New health care bill covers birth control
The Obama administration has agreed to include the payment for birth control or contraceptives in the new Affordable Care Act. After President Barack Obama signed the bill, government officials from the U.S. Department of Health and Human Services voted yes for the inclusion of contraceptives beginning Aug. 1.
As reported on colorlines.com, HHS secretary Kathleen Sebelius said in a statement last year, “The Affordable Care Act helps stop health problems before they start. These historic guidelines are based on science and existing literature and will help ensure women get the preventive health benefits they need.”
Though payment for birth control pills is an essential part of the plan, women will be able to receive a number of other services without insurance worries.
Guidelines also include the following: visits to the gynecologist, HPV testing, STD counseling, HIV testing and counseling and domestic violence screenings. Breast feeding support, supplies and counseling for pregnant women are included as well.
Jessica Vickery of the health education and promotion department spoke from the point of view of a health educator.
“Pregnancy is so expensive for insurance companies, as well as hospitals and doctors,” Vickery said. “By covering contraceptives, you’re kind of getting rid of this idea of unplanned pregnancies of people who are not going to be able to afford the costs that a pregnancy has over the course of that nine months.”
While some Catholics have publicly spoken against the inclusion of birth control in the Affordable Care Act, Democrats stand behind the president.

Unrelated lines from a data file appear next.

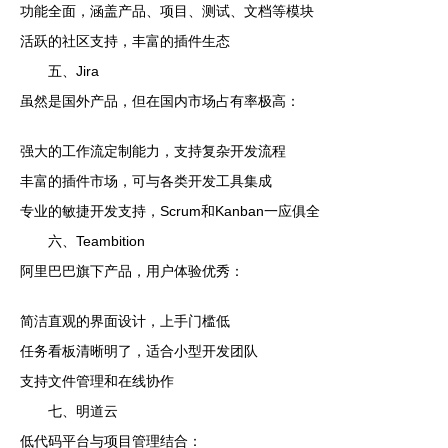
功能全面，涵盖产品、项目、测试、文档等模块
活跃的社区支持，丰富的插件生态
五、Jira
虽然是国外产品，但在国内市场占有率极高：
强大的工作流定制能力，支持复杂开发流程
丰富的插件市场，可与各类开发工具集成
专业的敏捷开发支持，Scrum和Kanban一应俱全
六、Teambition
阿里巴巴旗下产品，用户体验优秀：
简洁直观的界面设计，上手门槛低
任务看板清晰明了，适合小型开发团队
支持文件管理和在线协作
七、明道云
低代码平台与项目管理结合：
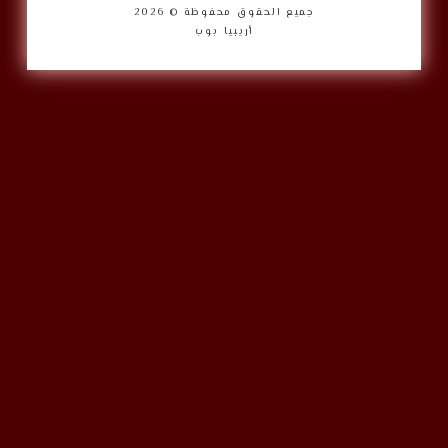
جميع الحقوق محفوظة © 2026
أريبيا بوب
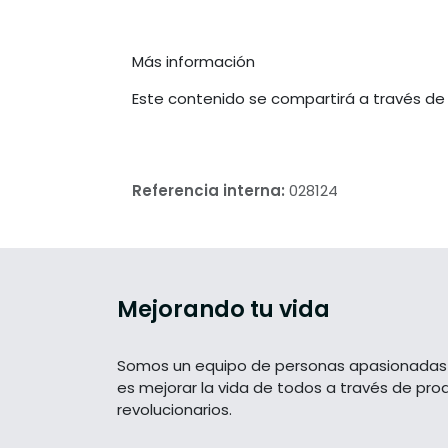
Más información
Este contenido se compartirá a través de
Referencia interna:
028124
Mejorando tu vida
Somos un equipo de personas apasionadas 
es mejorar la vida de todos a través de pro
revolucionarios.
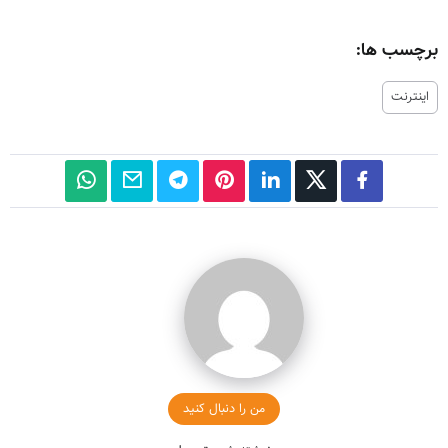
برچسب ها:
اینترنت
من را دنبال کنید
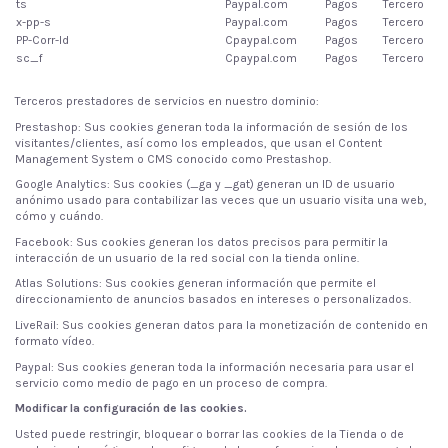
ts
Paypal.com
Pagos
Tercero
x-pp-s
Paypal.com
Pagos
Tercero
PP-Corr-ld
Cpaypal.com
Pagos
Tercero
sc_f
Cpaypal.com
Pagos
Tercero
Terceros prestadores de servicios en nuestro dominio:
Prestashop
: Sus cookies generan toda la información de sesión de los
visitantes/clientes, así como los empleados, que usan el Content
Management System o CMS conocido como Prestashop.
Google Analytics
: Sus cookies (_ga y _gat) generan un ID de usuario
anónimo usado para contabilizar las veces que un usuario visita una web,
cómo y cuándo.
Facebook
: Sus cookies generan los datos precisos para permitir la
interacción de un usuario de la red social con la tienda online.
Atlas Solutions
: Sus cookies generan información que permite el
direccionamiento de anuncios basados en intereses o personalizados.
LiveRail
: Sus cookies generan datos para la monetización de contenido en
formato vídeo.
Paypal
: Sus cookies generan toda la información necesaria para usar el
servicio como medio de pago en un proceso de compra.
Modificar la configuración de las cookies.
Usted puede restringir, bloquear o borrar las cookies de la Tienda o de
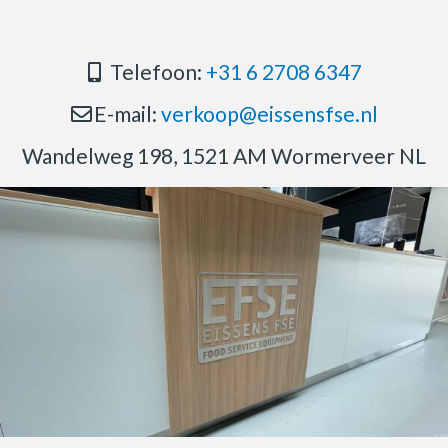
Telefoon:
+31 6 2708 6347
E-mail:
verkoop@eissensfse.nl
Wandelweg 198, 1521 AM Wormerveer NL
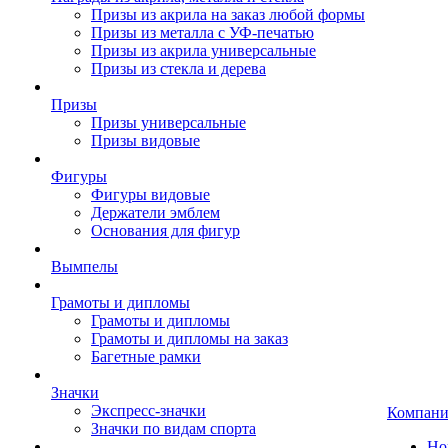
Призы из акрила на заказ любой формы
Призы из металла с УФ-печатью
Призы из акрила универсальные
Призы из стекла и дерева
Призы
Призы универсальные
Призы видовые
Фигуры
Фигуры видовые
Держатели эмблем
Основания для фигур
Вымпелы
Грамоты и дипломы
Грамоты и дипломы
Грамоты и дипломы на заказ
Багетные рамки
Значки
Экспресс-значки
Компани
Значки по видам спорта
Но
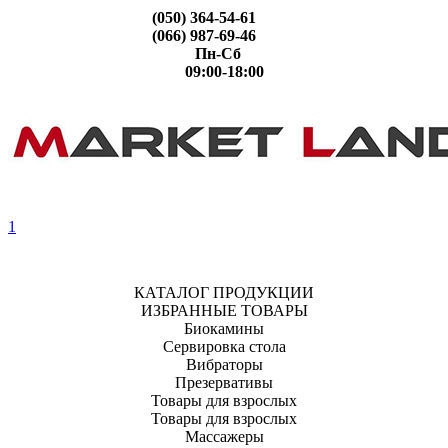
(050) 364-54-61
(066) 987-69-46
Пн-Сб
09:00-18:00
1
КАТАЛОГ ПРОДУКЦИИ
ИЗБРАННЫЕ ТОВАРЫ
Биокамины
Сервировка стола
Вибраторы
Презервативы
Товары для взрослых
Товары для взрослых
Массажеры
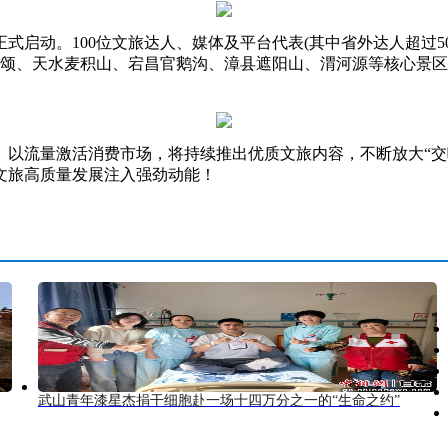
动。100位文旅达人、媒体及平台代表(其中省外达人超过5
狭颂、天水麦积山、宕昌官鹅沟、漳县遮阳山、渭河源等核心景
流量激活消费市场，将持续推出优质文旅内容，不断放大“交
文旅高质量发展注入强劲动能！
武山青年漆星杰捐干细胞赴一场十四万分之一的“生命之约”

“I believe that the cost of contraceptives was included in the ACA because they are an integral part of preventing disease and ensuring the healthiness of the American people,” said Jamie Woodham, president of UA’s College Democrats. “Contraceptives are key in the fight against HIV and STDs and should therefore be included in the ACA. Furthermore, people deserve the right to choose when they wish to start a family, and contraceptives allow them to make that choice when they feel that they are ready.”
Republicans take a different stand on the topic.
“As with most every decision made by the current administration, the decision to include contraceptives, including the morning-after pill, in Obamacare was a political one,” said Cliff Sims, president of College Republicans. “Rather than enacting responsible social policy, the administration focused on playing to their liberal base.”
It’s unclear what type of effects including birth control will have on society.
“By taking away the obligation for people to pay for contraceptives out of pocket, I believe that we will not only drive down our numbers in terms of HIV and STD rates but that we will also have far fewer unwanted pregnancies,” Woodham said. “The bottom line regarding this initiative is that the many positives – disease prevention, women's reproductive rights, etc. – far outweigh any potential negatives, most of which are rooted loosely in religious dogma and right-wing radicalism.”
“We're witnessing the deconstruction of the social fabric of our country,” Sims said. “Whether it's bailing out big banks, giving handouts to so-called ‘green’ companies, or dishing out morning-after pills to teenagers, our government is reinforcing the idea that it's OK to be irresponsible because you won't have to suffer the consequences of your decisions.”
All information on the Affordable Care Act can be found on the national website, healthcare.gov.